III - Illustration des conséquences du déficit de matériaux solides apportés par le Rhône à la mer, déficit imputable à la seule Durance.

D'une façon générale, le déficit d'apports solides résulte :

  • de la fonte des glaciers qui entraîne la réduction de la production de sable par le frottement de ces glaciers contre les roches ;
  • du blocage des matériaux solides dans les retenues d'eau des rivières et fleuves aménagés ;
  • de l'extraction des matériaux solides dans le lit de ces rivières et fleuves, extraction particulièrement intense dans le lit de la Durance par la société Lafarge ;
  • de l'incapacité de ces rivières et de ces fleuves aménagés, sans courant et sans force, à les transformer en sable par les chocs des galets entre eux ;
  • des galets qu'ils sont incapables de transporter car  leurs écoulements sont ralentis et ne peuvent mobiliser que les limons légers. Pire pour la Durance : elle est privée de son eau !

La Durance cumule toutes ces causes !

En cinquante ans, le déficit d'apport de la seule Durance est estimé à 400 millions de m³ :

400 millions de m³, c'est une dune trapézoïdale de 200 m de large, 16m de haut et 200 km de long !

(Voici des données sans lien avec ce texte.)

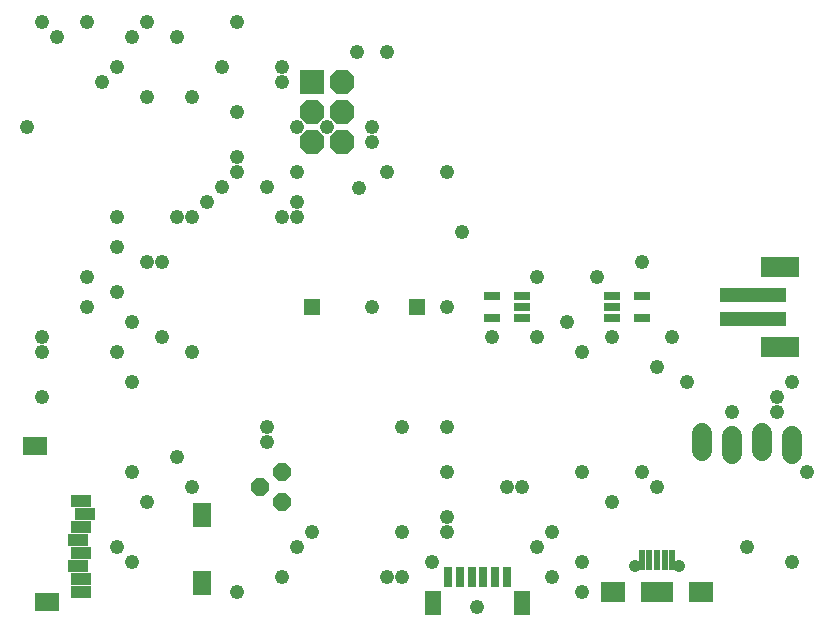
<source format=gbs>
G75*
%MOIN*%
%OFA0B0*%
%FSLAX25Y25*%
%IPPOS*%
%LPD*%
%AMOC8*
5,1,8,0,0,1.08239X$1,22.5*
%
%ADD10R,0.12611X0.07099*%
%ADD11R,0.22454X0.04737*%
%ADD12R,0.08200X0.08200*%
%ADD13OC8,0.08200*%
%ADD14R,0.02375X0.06509*%
%ADD15C,0.04146*%
%ADD16R,0.07874X0.06693*%
%ADD17R,0.10630X0.06693*%
%ADD18OC8,0.06000*%
%ADD19R,0.03162X0.06902*%
%ADD20R,0.05524X0.07887*%
%ADD21R,0.05556X0.05556*%
%ADD22R,0.06312X0.07887*%
%ADD23R,0.08280X0.06312*%
%ADD24R,0.06706X0.03950*%
%ADD25R,0.05524X0.02965*%
%ADD26C,0.06800*%
%ADD27C,0.04762*%
D10*
X0273959Y0102961D03*
X0273959Y0129732D03*
D11*
X0265022Y0120283D03*
X0265022Y0112409D03*
D12*
X0117896Y0191346D03*
D13*
X0127896Y0191346D03*
X0127896Y0181346D03*
X0117896Y0181346D03*
X0117896Y0171346D03*
X0127896Y0171346D03*
D14*
X0227778Y0032075D03*
X0230337Y0032075D03*
X0232896Y0032075D03*
X0235455Y0032075D03*
X0238014Y0032075D03*
D15*
X0240376Y0030008D03*
X0225416Y0030008D03*
D16*
X0218392Y0021346D03*
X0247400Y0021346D03*
D17*
X0232896Y0021346D03*
D18*
X0107896Y0051346D03*
X0100396Y0056346D03*
X0107896Y0061346D03*
D19*
X0163211Y0026346D03*
X0167148Y0026346D03*
X0171085Y0026346D03*
X0175022Y0026346D03*
X0178959Y0026346D03*
X0182896Y0026346D03*
D20*
X0188014Y0017587D03*
X0158093Y0017587D03*
D21*
X0152896Y0116346D03*
X0117896Y0116346D03*
D22*
X0081321Y0046858D03*
X0081321Y0024417D03*
D23*
X0029550Y0018118D03*
X0025613Y0069890D03*
D24*
X0040770Y0051543D03*
X0042345Y0047213D03*
X0040770Y0042882D03*
X0039983Y0038551D03*
X0040770Y0034220D03*
X0039983Y0029890D03*
X0040770Y0025559D03*
X0040770Y0021228D03*
D25*
X0177778Y0112606D03*
X0177778Y0120087D03*
X0188015Y0120087D03*
X0188015Y0116346D03*
X0188015Y0112606D03*
X0217778Y0112606D03*
X0217778Y0116346D03*
X0217778Y0120087D03*
X0228015Y0120087D03*
X0228015Y0112606D03*
D26*
X0247896Y0074346D02*
X0247896Y0068346D01*
X0257896Y0067346D02*
X0257896Y0073346D01*
X0267896Y0074346D02*
X0267896Y0068346D01*
X0277896Y0067346D02*
X0277896Y0073346D01*
D27*
X0272896Y0081346D03*
X0272896Y0086346D03*
X0277896Y0091346D03*
X0257896Y0081346D03*
X0242896Y0091346D03*
X0232896Y0096346D03*
X0237896Y0106346D03*
X0217896Y0106346D03*
X0207896Y0101346D03*
X0202896Y0111346D03*
X0192896Y0106346D03*
X0177896Y0106346D03*
X0162896Y0116346D03*
X0137896Y0116346D03*
X0167896Y0141346D03*
X0192896Y0126346D03*
X0212896Y0126346D03*
X0227896Y0131346D03*
X0162896Y0161346D03*
X0142896Y0161346D03*
X0133408Y0155835D03*
X0137896Y0171346D03*
X0137896Y0176346D03*
X0122896Y0176346D03*
X0112896Y0176346D03*
X0107896Y0191346D03*
X0107896Y0196346D03*
X0092896Y0211346D03*
X0087896Y0196346D03*
X0077896Y0186346D03*
X0062896Y0186346D03*
X0052896Y0196346D03*
X0047896Y0191346D03*
X0057896Y0206346D03*
X0062896Y0211346D03*
X0072896Y0206346D03*
X0042896Y0211346D03*
X0032896Y0206346D03*
X0027896Y0211346D03*
X0022896Y0176346D03*
X0052896Y0146346D03*
X0052896Y0136346D03*
X0062896Y0131346D03*
X0067896Y0131346D03*
X0052896Y0121346D03*
X0042896Y0116346D03*
X0042896Y0126346D03*
X0057896Y0111346D03*
X0052896Y0101346D03*
X0057896Y0091346D03*
X0067896Y0106346D03*
X0077896Y0101346D03*
X0102896Y0076346D03*
X0102896Y0071346D03*
X0077896Y0056346D03*
X0072896Y0066346D03*
X0057896Y0061346D03*
X0062896Y0051346D03*
X0052896Y0036346D03*
X0057896Y0031346D03*
X0092896Y0021346D03*
X0107896Y0026346D03*
X0112896Y0036346D03*
X0117896Y0041346D03*
X0142896Y0026346D03*
X0147896Y0026346D03*
X0157896Y0031346D03*
X0162896Y0041346D03*
X0162896Y0046346D03*
X0147896Y0041346D03*
X0162896Y0061346D03*
X0162896Y0076346D03*
X0147896Y0076346D03*
X0182896Y0056346D03*
X0187896Y0056346D03*
X0197896Y0041346D03*
X0192896Y0036346D03*
X0197896Y0026346D03*
X0207896Y0021346D03*
X0207896Y0031346D03*
X0217896Y0051346D03*
X0207896Y0061346D03*
X0227896Y0061346D03*
X0232896Y0056346D03*
X0262896Y0036346D03*
X0277896Y0031346D03*
X0282896Y0061346D03*
X0172896Y0016346D03*
X0027896Y0086346D03*
X0027896Y0101346D03*
X0027896Y0106346D03*
X0072896Y0146346D03*
X0077896Y0146346D03*
X0082896Y0151346D03*
X0087896Y0156346D03*
X0092896Y0161346D03*
X0092896Y0166346D03*
X0102896Y0156346D03*
X0112896Y0151346D03*
X0112896Y0146346D03*
X0107896Y0146346D03*
X0112896Y0161346D03*
X0092896Y0181346D03*
X0132896Y0201346D03*
X0142896Y0201346D03*
M02*

</source>
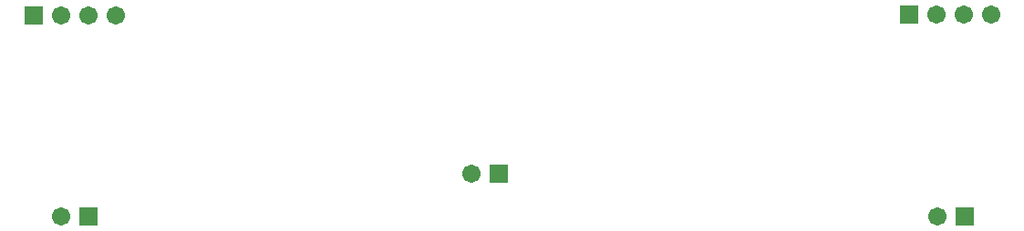
<source format=gbs>
G04 Layer_Color=16711935*
%FSLAX25Y25*%
%MOIN*%
G70*
G01*
G75*
%ADD13C,0.06706*%
%ADD14R,0.06706X0.06706*%
D13*
X249000Y397500D02*
D03*
X239000D02*
D03*
X229000D02*
D03*
Y324000D02*
D03*
X549500D02*
D03*
X379000Y339500D02*
D03*
X569000Y398000D02*
D03*
X559000D02*
D03*
X549000D02*
D03*
D14*
X219000Y397500D02*
D03*
X239000Y324000D02*
D03*
X559500D02*
D03*
X389000Y339500D02*
D03*
X539000Y398000D02*
D03*
M02*

</source>
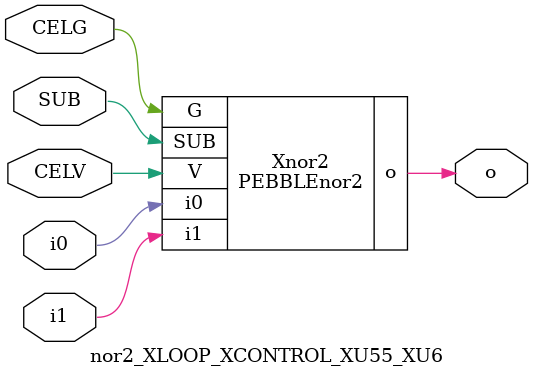
<source format=v>



module PEBBLEnor2 ( o, G, SUB, V, i0, i1 );

  input i0;
  input V;
  input i1;
  input G;
  output o;
  input SUB;
endmodule

//Celera Confidential Do Not Copy nor2_XLOOP_XCONTROL_XU55_XU6
//Celera Confidential Symbol Generator
//nor2
module nor2_XLOOP_XCONTROL_XU55_XU6 (CELV,CELG,i0,i1,o,SUB);
input CELV;
input CELG;
input i0;
input i1;
input SUB;
output o;

//Celera Confidential Do Not Copy nor2
PEBBLEnor2 Xnor2(
.V (CELV),
.i0 (i0),
.i1 (i1),
.o (o),
.SUB (SUB),
.G (CELG)
);
//,diesize,PEBBLEnor2

//Celera Confidential Do Not Copy Module End
//Celera Schematic Generator
endmodule

</source>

La dune du déficit imputable à la seule Durance, s'étale sur 200 km, de l'embouchure du Rhône jusqu'à Canet-en-Roussillon. Elle est représentée en vert sur ce littoral et en coupe jaune, dans le cadre. Pour illustrer le déficit total il suffit de rappeler que celui-ci est de 570 millions de m³. Petit problème de proportionnalité.

L'arrêt du recul du littoral méditerranéen de la Camargue aux Pyrénées Orientales, implique donc, en premier lieu, la reprise du charriage de matériaux solides par la Durance, principal pourvoyeur du Rhône. C'est nécessaire et possible.